TASK MATERIAL Block Start

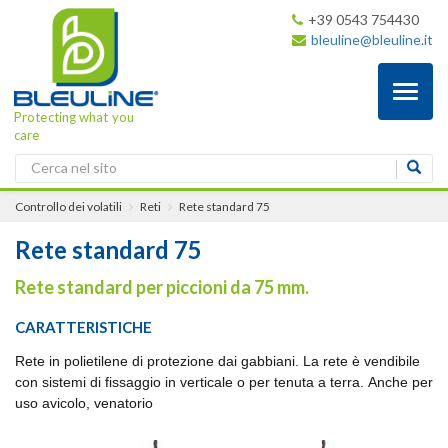
+39 0543 754430
bleuline@bleuline.it
Toggl
naviga
Protecting what you
care
Controllo dei volatili
Reti
Rete standard 75
Rete standard 75
Rete standard per piccioni da 75 mm.
CARATTERISTICHE
Rete in polietilene di protezione dai gabbiani. La rete è vendibile
con sistemi di fissaggio in verticale o per tenuta a terra. Anche per
uso avicolo, venatorio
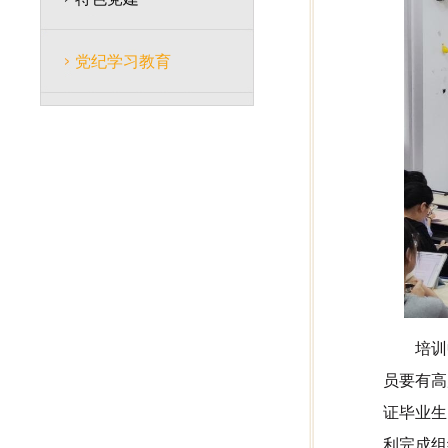
党纪学习教育
培训
员要有高
证毕业生
利完成组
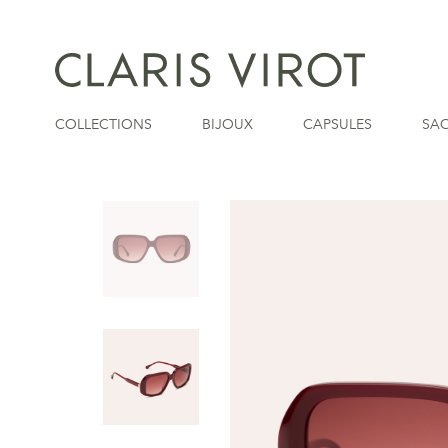
COLLECTIONS
BIJOUX
CAPSULES
SA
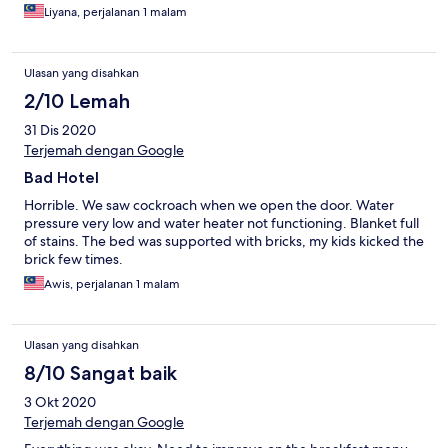
Liyana, perjalanan 1 malam
Ulasan yang disahkan
2/10 Lemah
31 Dis 2020
Terjemah dengan Google
Bad Hotel
Horrible. We saw cockroach when we open the door. Water
pressure very low and water heater not functioning. Blanket full
of stains. The bed was supported with bricks, my kids kicked the
brick few times.
Awis, perjalanan 1 malam
Ulasan yang disahkan
8/10 Sangat baik
3 Okt 2020
Terjemah dengan Google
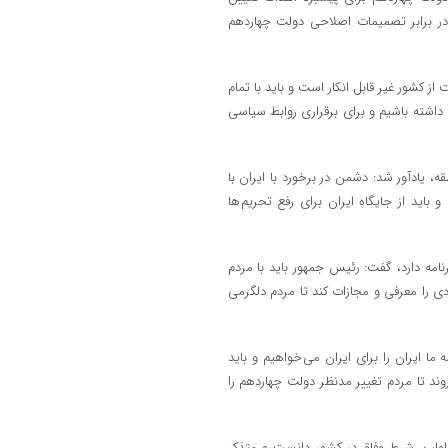
در برابر تصمیمات اصلاحی دولت چهاردهم
 کشور غیر قابل انکار است و باید با تمام
داشته باشیم و برای برقراری روابط سیاسی
، یادآور شد: دشمن در برخورد با ایران با
باید از جایگاه ایران برای رفع تحریم ها
امه دارد، گفت: رئیس جمهور باید با مردم
 را معرفی و مجازات کند تا مردم دلگرمی
ما ایران را برای ایران می خواهیم و باید
روند تا مردم تغییر مدنظر دولت چهاردهم را
اولین شرط وفاق در کشور دانست و متذکر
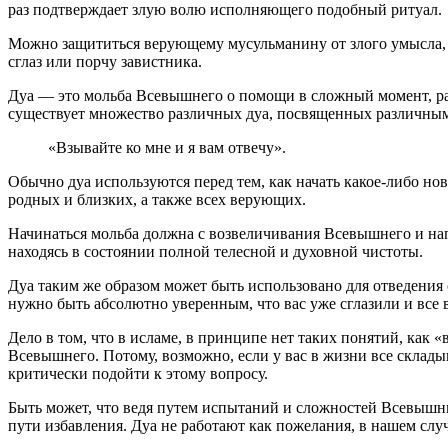
раз подтверждает злую волю исполняющего подобный ритуал.
Можно защититься верующему мусульманину от злого умысла, 
сглаз или порчу завистника.
Дуа — это мольба Всевышнего о помощи в сложный момент, разн
существует множество различных дуа, посвященных различным
«Взывайте ко мне и я вам отвечу».
Обычно дуа используются перед тем, как начать какое-либо ново
родных и близких, а также всех верующих.
Начинаться мольба должна с возвеличивания Всевышнего и на
находясь в состоянии полной телесной и духовной чистоты.
Дуа таким же образом может быть использовано для отведения 
нужно быть абсолютно уверенным, что вас уже сглазили и все 
Дело в том, что в исламе, в принципе нет таких понятий, как «
Всевышнего. Потому, возможно, если у вас в жизни все складыв
критически подойти к этому вопросу.
Быть может, что ведя путем испытаний и сложностей Всевышний
пути избавления. Дуа не работают как пожелания, в нашем случ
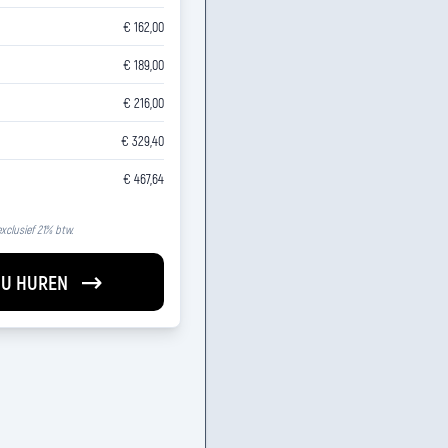
€ 162,00
€ 189,00
€ 216,00
€ 329,40
€ 467,64
 exclusief 21% btw.
U HUREN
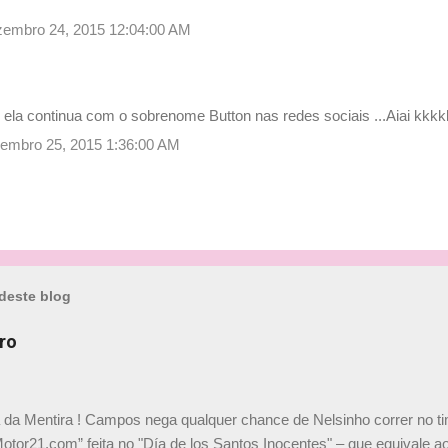
dezembro 24, 2015 12:04:00 AM
…
 ela continua com o sobrenome Button nas redes sociais ...Aiai kkkk
ezembro 25, 2015 1:36:00 AM
deste blog
ro
a da Mentira ! Campos nega qualquer chance de Nelsinho correr no t
Motor21.com” feita no "Día de los Santos Inocentes" – que equivale ao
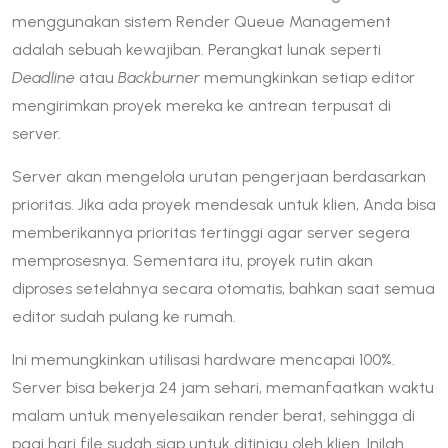
menggunakan sistem Render Queue Management
adalah sebuah kewajiban. Perangkat lunak seperti
Deadline
atau
Backburner
memungkinkan setiap editor
mengirimkan proyek mereka ke antrean terpusat di
server.
Server akan mengelola urutan pengerjaan berdasarkan
prioritas. Jika ada proyek mendesak untuk klien, Anda bisa
memberikannya prioritas tertinggi agar server segera
memprosesnya. Sementara itu, proyek rutin akan
diproses setelahnya secara otomatis, bahkan saat semua
editor sudah pulang ke rumah.
Ini memungkinkan utilisasi hardware mencapai 100%.
Server bisa bekerja 24 jam sehari, memanfaatkan waktu
malam untuk menyelesaikan render berat, sehingga di
pagi hari file sudah siap untuk ditinjau oleh klien. Inilah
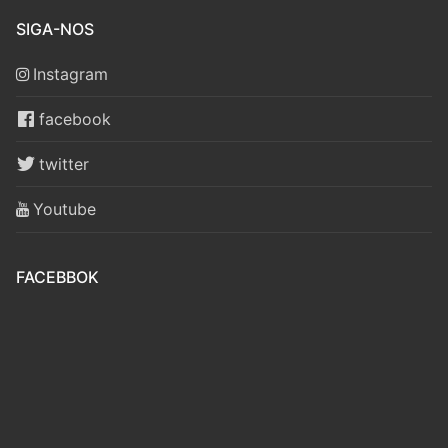
SIGA-NOS
Instagram
facebook
twitter
Youtube
FACEBBOK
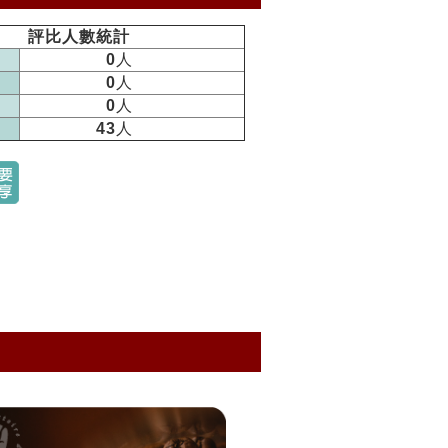
評比人數統計
0
人
0
人
0
人
43
人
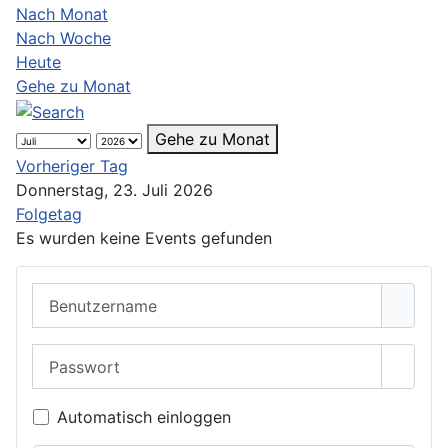
Nach Monat
Nach Woche
Heute
Gehe zu Monat
Gehe zu Monat
Vorheriger Tag
Donnerstag, 23. Juli 2026
Folgetag
Es wurden keine Events gefunden
Benutzername
Passwort
Passwo
Automatisch einloggen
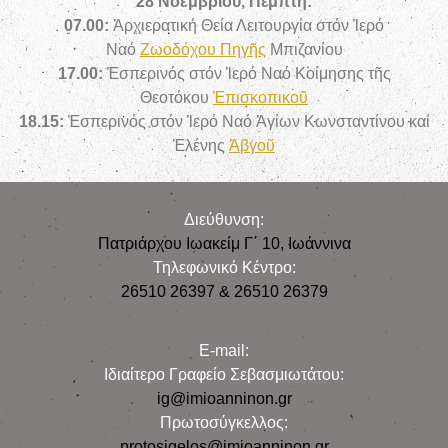
28 Νοεμβρίου, Πέμπτη:
07.00:
Ἀρχιερατική Θεία Λειτουργία στόν Ἱερό
Ναό
Ζωοδόχου Πηγῆς
Μπιζανίου
17.00:
Ἑσπερινός στόν Ἱερό Ναό Κοίμησης τῆς
Θεοτόκου
Ἐπισκοπικοῦ
18.15:
Ἑσπερινός στόν Ἱερό Ναό Ἁγίων Κωνσταντίνου καί
Ἑλένης
Ἀβγοῦ
Διεύθυνση:
Πατριάρχου Ιωακείμ Γ΄ 10, Iωάννινα
Τηλεφωνικό Κέντρο:
26510 26397 & 26510 26379
E-mail:
Iδιαίτερο Γραφείο Σεβασμιωτάτου:
ig@imioanninon.gr
Πρωτοσύγκελλος:
protosigelos@imioanninon.gr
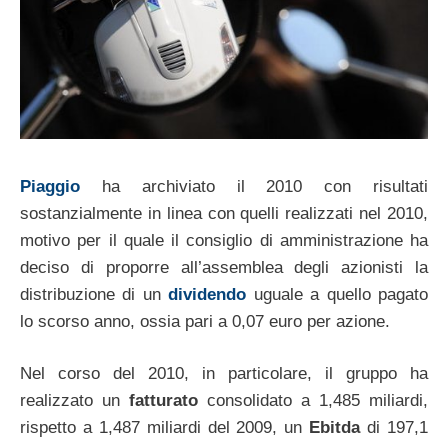
Piaggio
ha archiviato il 2010 con risultati
sostanzialmente in linea con quelli realizzati nel 2010,
motivo per il quale il consiglio di amministrazione ha
deciso di proporre all’assemblea degli azionisti la
distribuzione di un
dividendo
uguale a quello pagato
lo scorso anno, ossia pari a 0,07 euro per azione.
Nel corso del 2010, in particolare, il gruppo ha
realizzato un
fatturato
consolidato a 1,485 miliardi,
rispetto a 1,487 miliardi del 2009, un
Ebitda
di 197,1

TASK MATERIAL Block End

Copy the lines from the rows above, starting with the line that contains "در برابر تصمیمات اصلاحی دولت چهاردهم" and going on through the line that contains "را معرفی و مجازات کند تا مردم دلگرمی", with both of those lines included.

SOLUTION TO THE PROBLEM |
در برابر تصمیمات اصلاحی دولت چهاردهم
 کشور غیر قابل انکار است و باید با تمام
داشته باشیم و برای برقراری روابط سیاسی
، یادآور شد: دشمن در برخورد با ایران با
باید از جایگاه ایران برای رفع تحریم ها
امه دارد، گفت: رئیس جمهور باید با مردم
 را معرفی و مجازات کند تا مردم دلگرمی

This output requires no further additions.